Importantly, as Kinross’s operations are mostly remote, knowledge of the the region and country, including tax laws, language, getting work permits and knowledge of local logistics and supply chains is important.

“If it’s your first time in the country, not to say you can’t do it, but demonstrate that you’ve partnered up with somebody who can do it. This is an area that the federal government through EDC and other agencies might be able to support you in.”

While it can be a challenge in remote locations, post-installation support is also important, Kumar said. “Especially as we start looking at new technologies that are more sophisticated, we may not have the skill set at our site with our staff to be able to do maintenance work on it,” he said. “We’re going to need support from our vendors. So how are you going to provide that to us?”

Kumar highlighted several emerging technology trends that Kinross and other miners are interested in, including:

  • battery vehicles and batteries for energy storage;
  • the implementation of autonomous mining equipment at brownfields sites;
  • wastewater treatment;
  • ore sorting and the opportunity to improve productivity; and
  • asset management when mine life is extended and equipment has to last longer than planned – this includes solutions such as condition based monitoring.

Newcrest finds a niche in Canada

Eric Strom, head of strategic studies at Newcrest Mining, spoke about the company’s recent investment in the Red Chris mine in B.C. and its plans there. The company acquired a 70% interest in the copper-gold mine from Imperial Metals earlier this year, and is in the midst of a two-stage transformation it believes will turn Red Chris into a Tier 1 asset.

Currently an open-pit mine, Newcrest intends to transition the operation into an underground block-cave mine in six years’ time.

In addition to Red Chris, Strom said there many other undeveloped potential block-caving opportunities in B.C.

“Newcrest has found a niche within the Canadian mining industry whether its the block cave or in the innovative approaches where we just do it instead of just talking about it,” Strom said. “And when I combine that approach with the number of block caves that are undeveloped in British Columbia, I think we’re going to be shooting fish in a barrel for quite a while here.”

The Australia-based company will use technology it has successfully applied at its Cadia gold and copper mine in New South Wales, including block caving and coarse ore flotation. The low-cost mine has an all-in sustaining cost (AISC) of only US$132 per oz. gold.

Currently, the company is working to optimize existing processes at Red Chris, build resources and continue to explore as the Red Chris orebody is not yet well drilled or understood, Strom said. At the same time, it is working to assess the viability of coarse ore flotation and block caving at Red Chris.

Strom said the company wants to hear about solutions for next-generation caving that could save costs to build deep caves (which he estimated could be $750 million to over $1 billion for a mine the size of Red Chris) and that could speed up underground development and shaft sinking.

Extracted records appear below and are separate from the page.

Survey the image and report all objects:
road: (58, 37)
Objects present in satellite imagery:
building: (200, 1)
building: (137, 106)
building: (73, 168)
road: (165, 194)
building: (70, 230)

Newcrest is also looking to maximize the use of low-cost electric power, and is interested in advanced ground monitoring technology and advanced methods for selective ore sorting and processing, including low-energy grinding and in-mine processing. (More information is available on Newcrest’s website under Briefing Books).

The Mining Suppliers Trade Association or MSTA Canada aims to connect its members with buyers around the globe and help promote their products. The MSTA Canada Forum took place Nov. 26-27 in Toronto.